O artista sul-mato-grossense lançou, na última sexta-feira, o álbum audiovisual “No Rastro das Três Marias”, registro ao vivo gravado às margens do Rio Sucuriú, em Três Lagoas. O projeto chega como continuidade de uma caminhada iniciada no ano passado, quando o músico apresentou um disco com dez faixas. Agora, retorna com quinze canções embaladas por cenário aberto, luz natural e o peso simbólico da paisagem regional.
Maringa se define como um artista regionalista. Mas seu regionalismo não cabe em fronteiras estreitas. Em sua música convivem a sonoridade pantaneira, ritmos de fronteira, ecos nordestinos e a delicadeza da canção mineira. Entre suas referências, ele cita nomes como Almir Sater, Renato Teixeira e Luiz Gonzaga.
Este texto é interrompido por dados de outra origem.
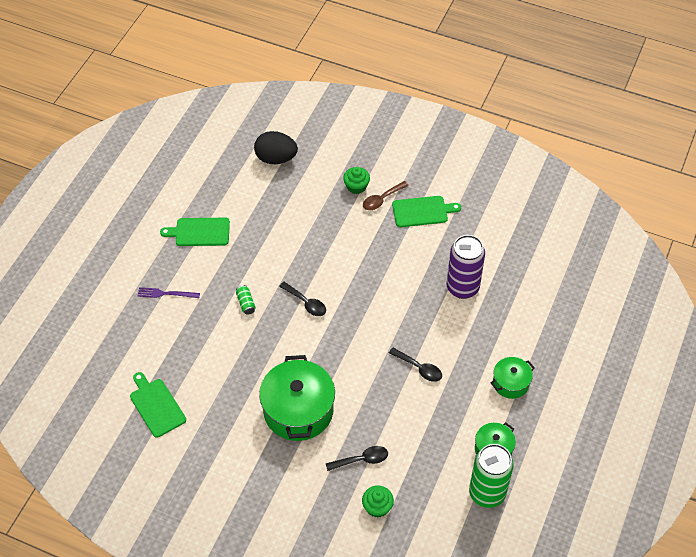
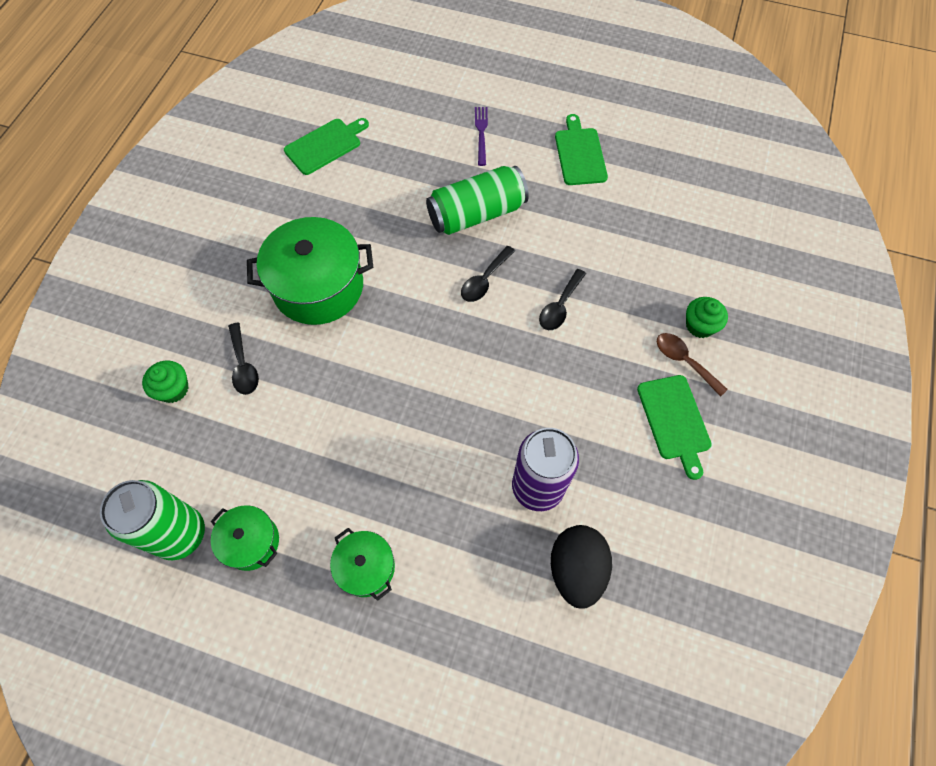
camera: 85 degrees right, 10 degrees up
(246, 303) = (476, 214): green can -> green can, size x2.48
(276, 158) = (724, 222): black egg -> black egg (576, 569)
(419, 368) = (387, 430): black spoon -> black spoon (560, 306)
O novo álbum também costura amizades musicais. Participam parceiros como Bial Cavalcanti, Nilo Carvalho, Françoise Soares, Kuga Borba e Francis Rosa — nomes que ajudam a compor o repertório e a estrada compartilhada pelo cantor.
Entre as canções, uma das mais afetivas é “Olhar para as Formigas”, música em homenagem à avó. A letra revisita memórias de infância no Paraná, quando o menino passava horas observando formigas cortadeiras no quintal. A lembrança simples transforma-se em poesia sobre afeto, ausência e permanência.

Marcus Cabanha, produtor musical
Se o resultado final carrega beleza, os bastidores exigiram coragem. Segundo o produtor musical Marcus Cabanha, a gravação enfrentou chuva pouco antes do início. A equipe precisou desmontar e remontar a estrutura às pressas.
Mesmo sob tensão, o espetáculo aconteceu. O sol caiu atrás do palco, a noite subiu devagar e, no céu, surgiram as Três Marias — constelação que inspira o nome do projeto e simboliza direção, busca e travessia.
Disponível em plataformas digitais como YouTube, Spotify e Deezer, o trabalho reafirma Maringa Borgert como uma das vozes que seguem transformando paisagem em música.